Sherry Gay-Dagnogo, a Democratic former state lawmaker and a candidate in the new 13th Congressional District, told Bridge Michigan Tuesday Voters Not Politicians should be focused on fighting the negative impacts the districts will have on Black voters in the state.
Gay-Dagnogo was one of the plaintiffs in a lawsuit brought by the Detroit Caucus of the Michigan Legislature and other Black leaders against the redistricting commission over the congressional and state legislative maps.
That lawsuit claimed the new districts violate the Voting Rights Act, the 1965 federal law, and dilute the voting power of Black voters. The Michigan Supreme Court last week dismissed the lawsuit in a 4-3 vote.
“Where was Voters Not Politicians in talking with the Black municipalities?” Gay-Dagnogo asked in an interview with Bridge, adding the group is putting politics over people.
“So, it’s extremely offensive, disrespectful and they don't value our vote but for anything but obtaining a Democratic majority that doesn't look like us.”

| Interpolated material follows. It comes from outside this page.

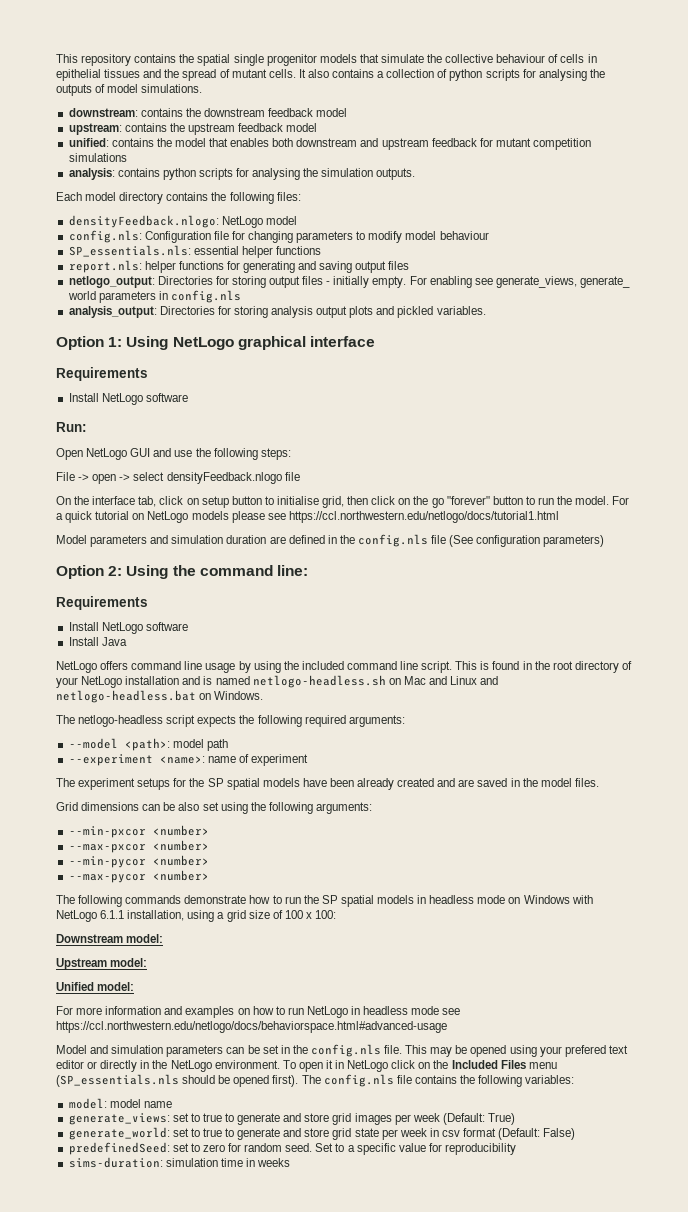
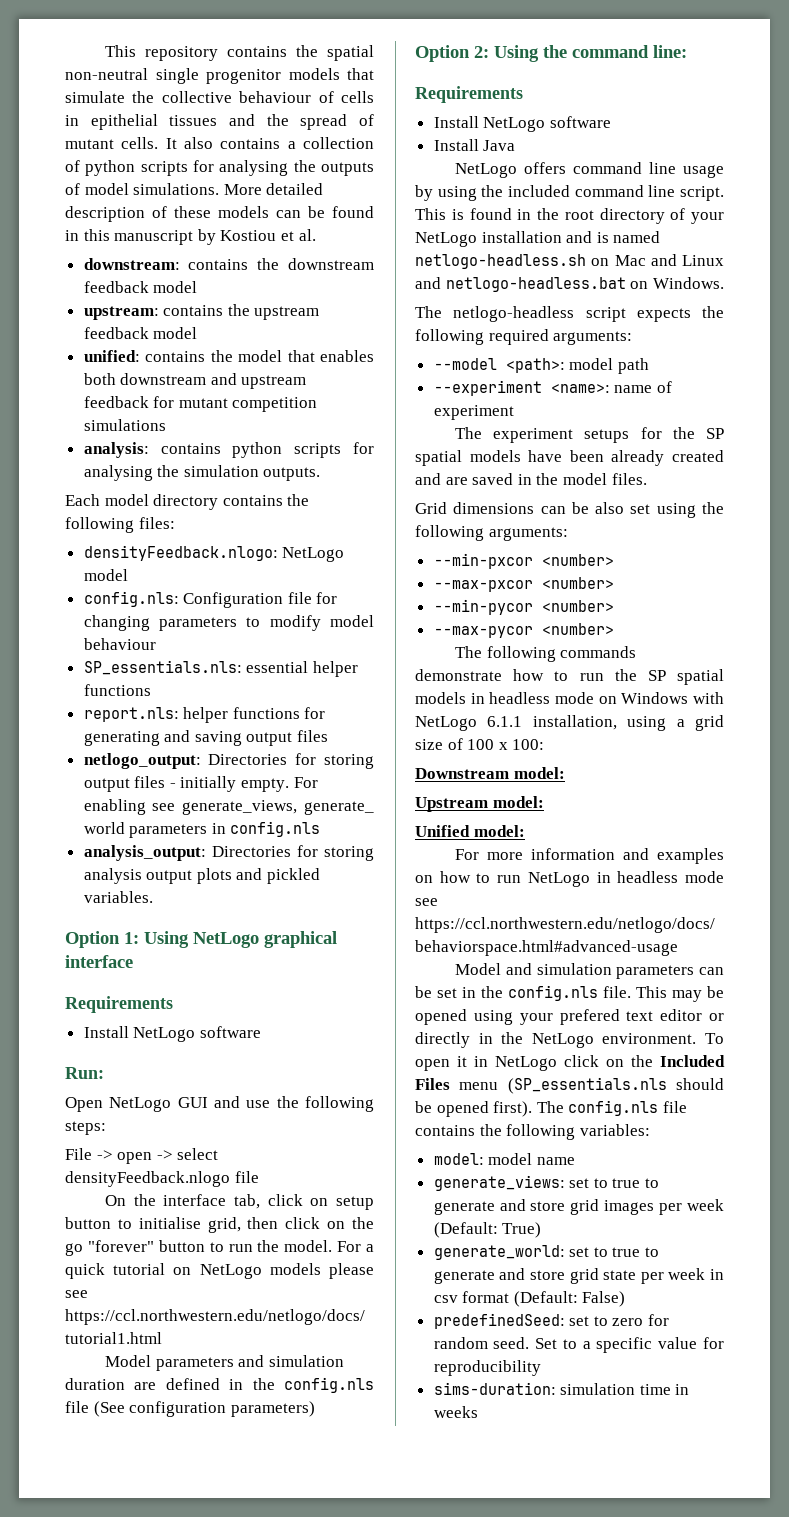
(231, 60) none -> [65,68,148,80] non-neutral
(203, 88) none -> [223,183,324,195] [65,206,374,222] [65,229,316,245] More detailed description of these models can be found in this manuscript by Kostiou et al.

During the Michigan Supreme Court hearing of the lawsuit from Detroit lawmakers, attorneys for the plaintiffs and the redistricting commission discussed whether a lack of resources played a role in the decision of the plaintiffs to not present an independent partisan fairness analysis of the maps, nor an alternative map.
Gay-Dagnogo said Voters Not Politicians could have helped with their efforts of challenging the maps on behalf of Black voters.
“They have not lifted their voice one time to be supportive or empathetic to the issues that have been raised by Black pastors, by Black leaders, by citizens,” Gay-Dagnogo said. “So … what voters are you talking about? Certainly not Black voters.”
Wang, with Voters Not Politicians, said the group respects “the right of voters to challenge the maps using the legal process laid out in the constitution. We expect any challenge, if successful, to return the maps to the commission with instructions.”
The complaints follow other accusations from Daunt and others that Voters Not Politicians is aligned with Democrats.
In 2017, The Detroit News reported that “seven of 10 board members of the Voters Not Politicians petition committee have given at least a combined $5,649 to Democratic candidates and causes since 2005.” None gave to Republican candidates or causes.
Katie Fahey, the former president of the Voter Not Politicians ballot committee, was also quoted in a national news outlet in 2016 saying she had attended what she thought was going to be an election night victory party for failed Democratic presidential candidate Hillary Clinton in 2016. Fahey has described herself as an independent.